A first implementation of an ETL procedure is implemented and tested. This task is based and reuse code implemented in *0_data_first_exploration*

In [26]:
import os
import json

import re

import pandas as pd
import numpy as np

from smart_open import open

In [6]:
pd.set_option('display.max_columns', 500)

LEAGUE_NAME = None

In [7]:
nci = pd.read_csv('../../data/next_change_id/next_change_id_cleaned.csv', index_col=0)

In [17]:
STARTING_NCI = '606710732-624261706-592413894-672863464-640396486'

BASE_URL = 'http://www.pathofexile.com/api/public-stash-tabs?id='

LEAGUE_NAME = ['Metamorth']

In [18]:
CURRENCY_KEY = ['alt', 'fuse', 'alch', 'chaos', 'gcp', 'exa', 'chrom', 'jew', 'chance', 'chisel', 'scour', 'blessed', 'regret', 'regal', 'divine', 'vaal', 'silver', 'coin']
CURRENCY_NAME = ["Orb of Alteration", "Orb of Fusing", "Orb of Alchemy", "Chaos Orb", "Gemcutter's Prism", "Exalted Orb", "Chromatic Orb", "Jeweller's Orb", "Orb of Chance", "Cartographer's Chisel", "Orb of Scouring", "Blessed Orb", "Orb of Regret", "Regal Orb", "Divine Orb", "Vaal Orb", "Silver Coin"]

ITEMS_CATEGORIES = ['accessories', 'armour', 'jewels', 'weapons', 'currency']

In [43]:
def reached_new_nci(curr_nci, next_nci):
    next_nci = next_nci.split('-')

Stored data entries
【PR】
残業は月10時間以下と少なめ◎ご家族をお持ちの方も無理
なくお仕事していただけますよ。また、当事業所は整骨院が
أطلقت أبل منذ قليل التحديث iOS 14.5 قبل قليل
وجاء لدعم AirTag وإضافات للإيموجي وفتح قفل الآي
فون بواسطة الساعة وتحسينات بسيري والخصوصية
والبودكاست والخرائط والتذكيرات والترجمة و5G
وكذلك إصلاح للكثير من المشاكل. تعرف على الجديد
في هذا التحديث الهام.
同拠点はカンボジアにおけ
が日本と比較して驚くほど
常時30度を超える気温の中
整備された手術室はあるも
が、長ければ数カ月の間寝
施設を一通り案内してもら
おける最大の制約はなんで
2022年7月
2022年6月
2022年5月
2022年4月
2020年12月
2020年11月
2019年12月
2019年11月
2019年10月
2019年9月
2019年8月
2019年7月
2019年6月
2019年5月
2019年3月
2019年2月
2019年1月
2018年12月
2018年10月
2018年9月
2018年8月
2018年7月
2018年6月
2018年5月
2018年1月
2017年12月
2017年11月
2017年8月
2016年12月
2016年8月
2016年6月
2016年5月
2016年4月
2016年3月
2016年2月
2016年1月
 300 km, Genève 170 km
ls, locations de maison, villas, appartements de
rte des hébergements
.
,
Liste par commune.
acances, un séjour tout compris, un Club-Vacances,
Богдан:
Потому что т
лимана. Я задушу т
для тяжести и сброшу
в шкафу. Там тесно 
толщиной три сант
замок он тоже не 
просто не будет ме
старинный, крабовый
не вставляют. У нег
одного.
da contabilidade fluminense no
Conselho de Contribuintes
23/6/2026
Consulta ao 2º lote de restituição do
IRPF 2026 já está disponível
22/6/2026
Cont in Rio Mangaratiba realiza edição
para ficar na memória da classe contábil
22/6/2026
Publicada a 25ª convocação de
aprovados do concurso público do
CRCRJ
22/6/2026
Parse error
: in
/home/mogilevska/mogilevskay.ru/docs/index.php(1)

• _Things to do_:
A. Answer these questions about the ETL notebook excerpt:
(i) From which library is the open function imported?
(ii) What URL is assigned to BASE_URL?
(iii) What value does LEAGUE_NAME receive in the cell marked In [17]?
B. Write the next lines of the ETL notebook excerpt, starting directly after its final line of code.

• _Per-task answers_:
A.
(i) smart_open
(ii) http://www.pathofexile.com/api/public-stash-tabs?id=
(iii) ['Metamorth']

B.
    curr_nci = curr_nci.split('-')
    return np.mean([int(v1) - int(v2) for v1, v2 in zip(curr_nci, next_nci)]) > 0

In [20]:
def get_stashes_dict(path):
    with open(path, 'rb') as file:
        return json.load(file)

def get_stashes_items(stashes, verbose=False):
    values = list()
    
    for stash in stashes['stashes']:
        if len(stash['items']) > 0 and stash['public']:
            # add stash related data to single items
            for item in stash['items']:
                item['stash_note'] = stash['stash']
                item['league'] = stash['league']
            values.extend(stash['items'])
    return values

In [21]:
def get_string_price(string):
    if re.match('(~price|~b/o)\s\d+((\.|/)\d+)?\s\w+', string) is not None:
        tokens = string.split(' ')       
        currency, quantity = tokens[2], int(tokens[1])
        # check if currency and quantity are allowed values
        if currency in CURRENCY_KEY:
            return currency, quantity
    raise ValueError()
    
def fitler_items_price(items):
    price = []
    for k, v in items.iterrows():
        try:
            # item has a valid price
            item_price = get_string_price(v.note)
        except:
            try:
                # stash has a valid price
                item_price = get_string_price(v.stash_note)
            except:
                # both item and stash have no valid price
                item_price = (None, None)
        price.append(item_price)
    (items['priceCurrency'], items['priceQuantity']) = zip(*price)
    items.drop(index = items[((items.priceCurrency.isna()) & (items.priceQuantity.isna())) | (items.priceQuantity == 0)].index, inplace=True)
    return items

def get_items_rarity(items):
    items_rarity = list()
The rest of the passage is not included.